Representando a ASSEJUS, estiveram presentes o presidente Fernando Freitas, o vice-presidente em exercício da entidade e coordenador do Núcleo de Inclusão, Acessibilidade e Diversidade, Alan Coelho, e a membra do Conselho Deliberativo, Elisabeth Cristina. Durante sua participação, Alan destacou a atuação do núcleo ao lado de servidores e movimentos ligados à fibromialgia, acompanhando desde as mobilizações no Parlamento até a sanção da legislação voltada ao tema.
Em sua fala, Alan observou que a existência da lei, por si só, não garante a efetivação dos direitos das pessoas com deficiência. “Agora, a gente sabe que não basta criar e aprovar leis para que, automaticamente e milagrosamente, os problemas sejam resolvidos. Infelizmente, não é assim. Adoraríamos que fosse assim.” Segundo ele, a realidade enfrentada por muitos cidadãos demonstra que ainda há obstáculos significativos nos processos periciais realizados pela administração pública.
O vice-presidente em exercício da ASSEJUS também relatou situações enfrentadas por servidores do Tribunal de Justiça do Distrito Federal e dos Territórios, apontando que, em diversos casos, há necessidade de judicialização contra conclusões das próprias perícias institucionais. Para Alan, o problema não está nos profissionais individualmente, mas na forma como as avaliações são conduzidas e nos critérios utilizados durante o processo.

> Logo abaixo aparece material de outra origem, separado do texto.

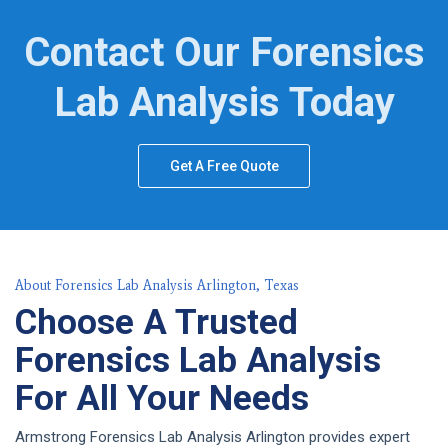
Contact Our Forensics
Lab Analysis Today
Get A Free Quote
About Forensics Lab Analysis Arlington, Texas
Choose A Trusted
Forensics Lab Analysis
For All Your Needs
Armstrong Forensics Lab Analysis Arlington provides expert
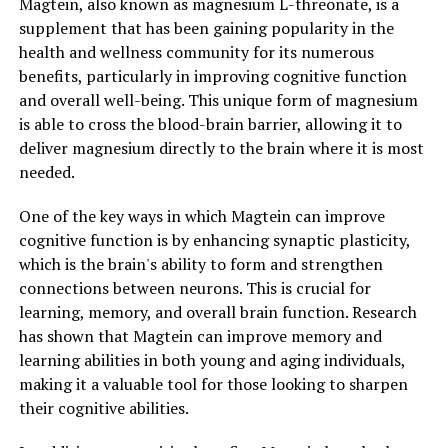
Magtein, also known as magnesium L-threonate, is a
supplement that has been gaining popularity in the
health and wellness community for its numerous
benefits, particularly in improving cognitive function
and overall well-being. This unique form of magnesium
is able to cross the blood-brain barrier, allowing it to
deliver magnesium directly to the brain where it is most
needed.
One of the key ways in which Magtein can improve
cognitive function is by enhancing synaptic plasticity,
which is the brain's ability to form and strengthen
connections between neurons. This is crucial for
learning, memory, and overall brain function. Research
has shown that Magtein can improve memory and
learning abilities in both young and aging individuals,
making it a valuable tool for those looking to sharpen
their cognitive abilities.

Durante a audiência, Alan também chamou atenção para a importância da preparação técnica dos profissionais responsáveis pelas avaliações. De acordo com ele, a ausência de capacitação adequada compromete a efetividade das leis e dificulta o acesso aos direitos assegurados às pessoas com deficiência.
“A perícia tem que servir para garantir os direitos de nós, pessoas com deficiência, não para travar e limitar direitos”, afirmou.
A participação da ASSEJUS na audiência pública integra a atuação permanente do Núcleo de Inclusão, Acessibilidade e Diversidade da entidade em pautas ligadas à acessibilidade, à inclusão e ao reconhecimento de direitos dos servidores públicos e de seus dependentes.